How to handle post-validation errors in command (DDD + CQRS)

Question

For example, when you submit a Register form, you have to check in the Domain Model (WriteModel in CQRS) that it is in a valid state (example, email address syntax, age, etc).

Then you create a Command, and send it to a Command Bus.

I understand that Commands should not return anything.

So how do you handle an error beyond Command Bus? (For example, a user registered 1 second before with the same username/email).

How do you know that command failed, and how do you know the error?

Answer 1

I understand that Commands should not return anything.

That's one view, but it's not entirely set in stone. Consider writes (PUT, POST, DELETE) in HTTP -- all of these messages are commands, in the sense that they are messages with request that the resource change state, and yet they all return responses.

So how do you handle an error beyond Command Bus? (For example, a user registered 1 second before with the same username/email).

How do you know that command failed, and how do you know the error?

So in a case where you are communicating directly with the command handler, a returned message is a perfectly reasonable way to acknowledge that the command has been received and processed.

If you are using a piece of middleware, like a bus, that prevents you from communicating directly with the target, then I would suggest that you look to asynchronous messaging patterns -- how do you get the command handler to send a message back to the caller?

One idea is to subscribe to the outcome of the command; this borrows from some of the ideas in Hohpe's Enterprise Integration Patterns. The basic idea is that, since the client is familiar with the command message that was sent, it is well positioned to subscribe to any new messages published as a consequence of the command message. The command handler, after saving the data to the book of record, publishes events announcing that the change was successful, and the client subscribes to those events -- recognizing the correct events by considering the coincidence of various identifiers in the message (causation id, correlation id, and so on).

Alternative approaches are a bit more direct. One would be to include in the message a callback, which can be invoked by the command handler after the message is successfully handled.

An very similar alternative is to reserve space in the command message for the command handler to write the acknowledgement -- since the client already has the command message in question, the circuit is already complete. Think "promise" or "completable future". The message tells the command handler where to write the acknowledgement; doing so signals to the client (countdown latch) that the acknowledgement is available.

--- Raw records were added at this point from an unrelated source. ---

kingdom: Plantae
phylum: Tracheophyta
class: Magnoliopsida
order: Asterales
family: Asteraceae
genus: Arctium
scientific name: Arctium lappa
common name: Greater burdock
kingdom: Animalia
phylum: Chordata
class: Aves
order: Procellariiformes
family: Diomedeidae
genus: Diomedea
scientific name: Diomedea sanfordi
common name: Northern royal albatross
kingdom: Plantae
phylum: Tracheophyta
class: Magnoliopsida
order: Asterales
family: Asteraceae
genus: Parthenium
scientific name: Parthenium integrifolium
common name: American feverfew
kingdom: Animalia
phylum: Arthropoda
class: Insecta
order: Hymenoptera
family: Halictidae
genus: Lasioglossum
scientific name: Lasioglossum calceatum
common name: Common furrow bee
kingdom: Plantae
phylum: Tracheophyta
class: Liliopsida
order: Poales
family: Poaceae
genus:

And of course, you have the additional option of removing the middleware that seems to be getting in the way of doing the right thing simply.

For example, a user registered 1 second before with the same username/email

If you are handling user registration idempotently, that wouldn't necessarily be an error -- repeating messages until a response is observed is a common way to ensure at least once delivery.

Answer 2

For example, when you submit a Register form, you have to check in the Domain Model (WriteModel in CQRS) that it is in a valid state (example, email address syntax, age, etc)

There are many types of validation. The validation when you check for email address syntax and age format is a type of validation that a Command can do. This is not really a Domain concern. It may seem like that because some domain experts would tell you those specifications but you should do this kind of validation in the Command creation. In fact, the general idea is to do the validation as soon as possible because after a command is created and send to a BUS it is more complicated to take actions.

So how do you handle an error beyond Command Bus? (For example, a user registered 1 second before with the same username/email).

This kind of validation is discussed a lot in the CQRS community, from the beginning of CQRS. Where to do it? It is very debated. I personally use the following approach: Before the command is sent to the BUS, I mark the username/email as taken in a centralized manner (i.e. a unique index constraint on username/email). After that I send the command. The drawback is that, if the command fails, for a short period of time that username is taken and not used; this is acceptable for my business, probable for your business to.

How do you know that command failed, and how do you know the error?

If an asynchronous command is rejected by the Aggregate because of an domain invariant then some measures must be taken by issuing some compensatory command that somehow notifies the issuer of the command (i.e. send an explanation email that the command failed).

The problem with duplicate email is that you cannot send an email because that email address belongs to another person, that is why I check it before sending the command to the bus.

Answer 3

Validation should be performed in a decorator. Then any command that needs validation could be decorated as such.

Validations can be handled with exceptions if your returning void with your command so they could be picked up with either sync or async calls with the returned task result.

Another possibility is to think of validation as a type of "query" which would return back a validation result. Run the validation query, and then if passed, run the command. This would be an alternative to the decorator approach.